(WORK TO COMPLETE): Copy each line from the data that has the word "ankle" in it.

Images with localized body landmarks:
━━━━━━━━━━

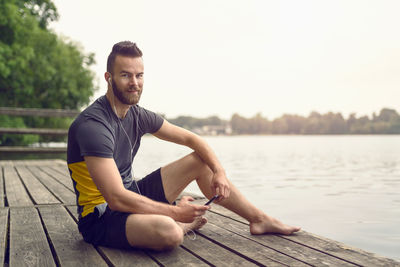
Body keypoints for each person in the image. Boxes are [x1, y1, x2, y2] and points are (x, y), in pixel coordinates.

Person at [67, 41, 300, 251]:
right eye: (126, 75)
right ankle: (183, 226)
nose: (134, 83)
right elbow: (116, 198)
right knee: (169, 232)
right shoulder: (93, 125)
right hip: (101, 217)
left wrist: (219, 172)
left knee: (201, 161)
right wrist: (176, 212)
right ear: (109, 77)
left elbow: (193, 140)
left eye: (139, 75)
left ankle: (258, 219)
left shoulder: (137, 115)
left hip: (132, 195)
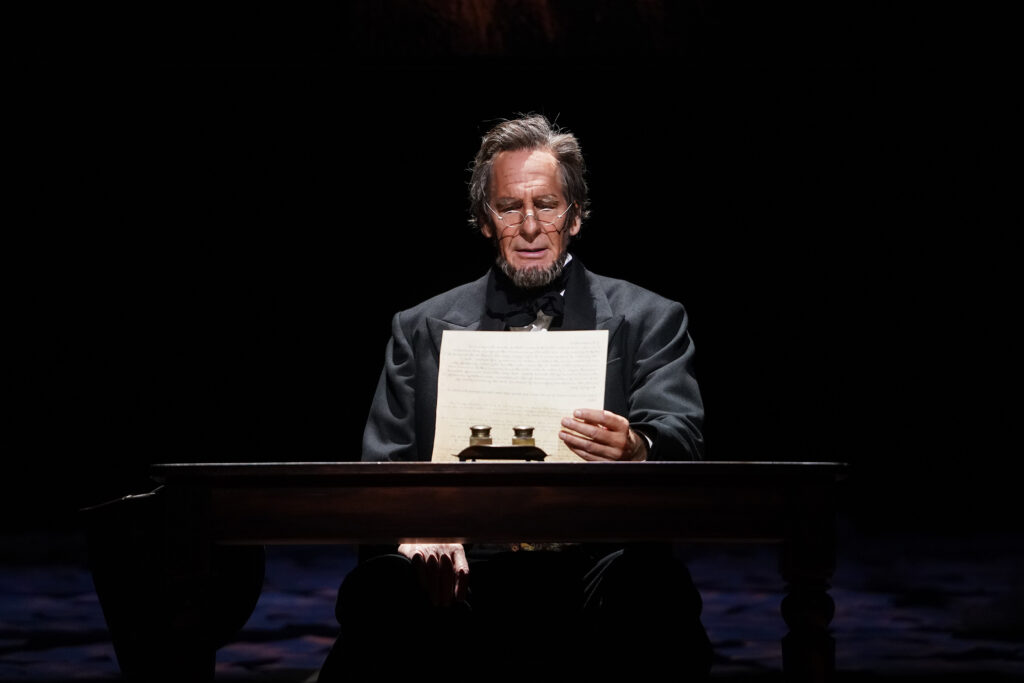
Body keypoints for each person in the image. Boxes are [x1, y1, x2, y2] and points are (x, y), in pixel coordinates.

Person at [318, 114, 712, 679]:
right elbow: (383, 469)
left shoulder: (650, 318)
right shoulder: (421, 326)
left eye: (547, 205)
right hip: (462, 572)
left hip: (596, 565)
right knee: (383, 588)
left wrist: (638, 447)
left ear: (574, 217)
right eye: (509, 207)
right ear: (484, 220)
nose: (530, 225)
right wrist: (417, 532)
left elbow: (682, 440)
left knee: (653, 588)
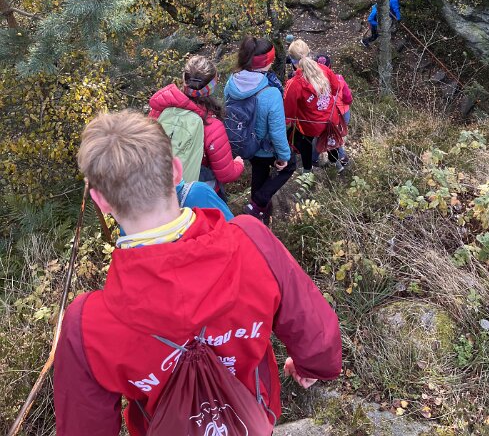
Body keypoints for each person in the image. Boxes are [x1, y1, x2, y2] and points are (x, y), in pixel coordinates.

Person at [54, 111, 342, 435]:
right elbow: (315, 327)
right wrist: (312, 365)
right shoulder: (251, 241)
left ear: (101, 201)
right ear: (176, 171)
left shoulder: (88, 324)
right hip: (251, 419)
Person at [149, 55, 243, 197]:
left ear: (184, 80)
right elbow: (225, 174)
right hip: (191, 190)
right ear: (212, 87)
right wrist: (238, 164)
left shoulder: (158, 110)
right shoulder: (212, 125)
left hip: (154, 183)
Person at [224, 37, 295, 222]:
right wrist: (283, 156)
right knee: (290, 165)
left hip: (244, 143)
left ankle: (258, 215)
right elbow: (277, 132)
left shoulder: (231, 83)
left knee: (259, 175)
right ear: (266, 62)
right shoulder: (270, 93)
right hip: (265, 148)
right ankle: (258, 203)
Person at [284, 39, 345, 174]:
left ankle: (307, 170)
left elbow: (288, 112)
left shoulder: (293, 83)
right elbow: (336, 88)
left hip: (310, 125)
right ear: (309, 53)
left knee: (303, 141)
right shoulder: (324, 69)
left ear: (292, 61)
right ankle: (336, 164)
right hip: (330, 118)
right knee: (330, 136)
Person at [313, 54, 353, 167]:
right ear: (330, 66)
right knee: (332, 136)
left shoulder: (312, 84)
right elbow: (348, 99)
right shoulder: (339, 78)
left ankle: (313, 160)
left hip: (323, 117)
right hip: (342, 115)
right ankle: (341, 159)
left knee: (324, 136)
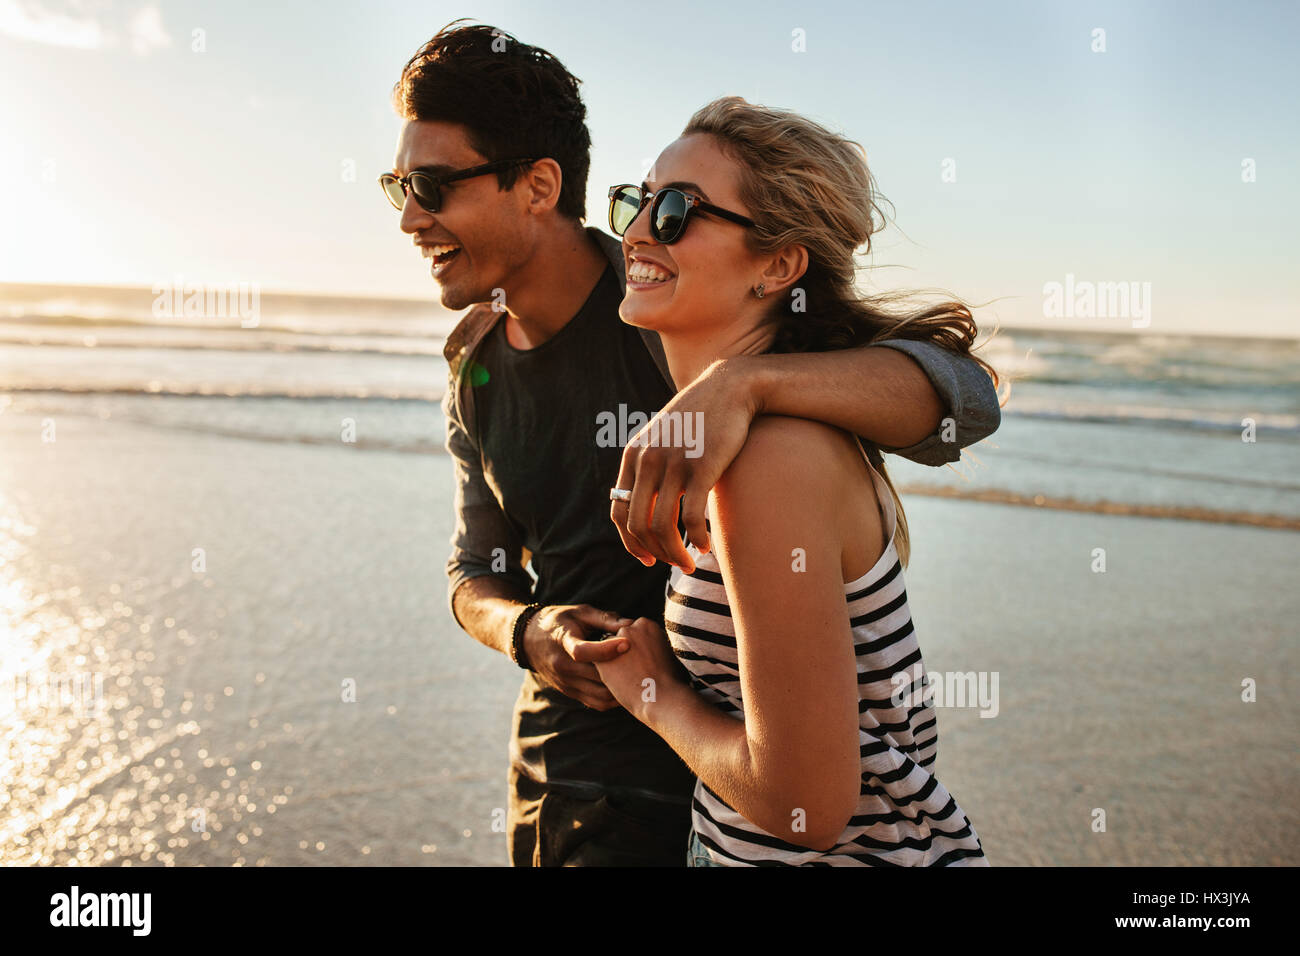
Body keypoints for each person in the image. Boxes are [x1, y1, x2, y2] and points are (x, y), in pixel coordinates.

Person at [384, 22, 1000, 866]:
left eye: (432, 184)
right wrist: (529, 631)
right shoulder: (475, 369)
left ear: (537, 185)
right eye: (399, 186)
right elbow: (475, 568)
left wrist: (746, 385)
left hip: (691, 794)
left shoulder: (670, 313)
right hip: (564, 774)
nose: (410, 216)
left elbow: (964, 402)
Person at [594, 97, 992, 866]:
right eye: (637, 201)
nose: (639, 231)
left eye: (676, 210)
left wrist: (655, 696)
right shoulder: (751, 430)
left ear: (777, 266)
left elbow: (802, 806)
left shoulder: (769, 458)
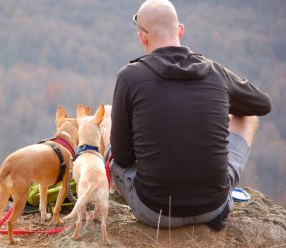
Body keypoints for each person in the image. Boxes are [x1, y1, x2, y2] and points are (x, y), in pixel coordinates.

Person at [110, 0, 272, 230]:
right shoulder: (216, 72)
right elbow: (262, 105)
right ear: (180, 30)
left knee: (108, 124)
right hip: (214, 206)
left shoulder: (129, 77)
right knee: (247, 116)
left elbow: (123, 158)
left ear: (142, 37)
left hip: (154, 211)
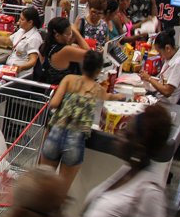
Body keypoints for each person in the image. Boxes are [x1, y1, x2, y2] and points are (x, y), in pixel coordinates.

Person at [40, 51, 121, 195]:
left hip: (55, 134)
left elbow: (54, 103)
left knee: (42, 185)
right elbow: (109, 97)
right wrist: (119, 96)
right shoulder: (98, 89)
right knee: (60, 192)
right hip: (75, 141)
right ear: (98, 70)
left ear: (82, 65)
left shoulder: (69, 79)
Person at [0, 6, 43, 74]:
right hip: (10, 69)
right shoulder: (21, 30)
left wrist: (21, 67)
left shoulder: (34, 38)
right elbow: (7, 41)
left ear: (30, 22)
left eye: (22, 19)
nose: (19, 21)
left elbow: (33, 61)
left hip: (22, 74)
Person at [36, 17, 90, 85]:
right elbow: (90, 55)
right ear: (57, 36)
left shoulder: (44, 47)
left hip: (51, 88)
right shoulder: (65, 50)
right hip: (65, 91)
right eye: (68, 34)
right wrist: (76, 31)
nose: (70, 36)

━━━━━━━━━━

(SOLUTION):
right ankle: (183, 226)
left ankle: (258, 219)
left ankle: (258, 215)
right ankle: (258, 203)
left ankle: (307, 170)
right ankle: (336, 164)
left ankle: (313, 160)
right ankle: (341, 159)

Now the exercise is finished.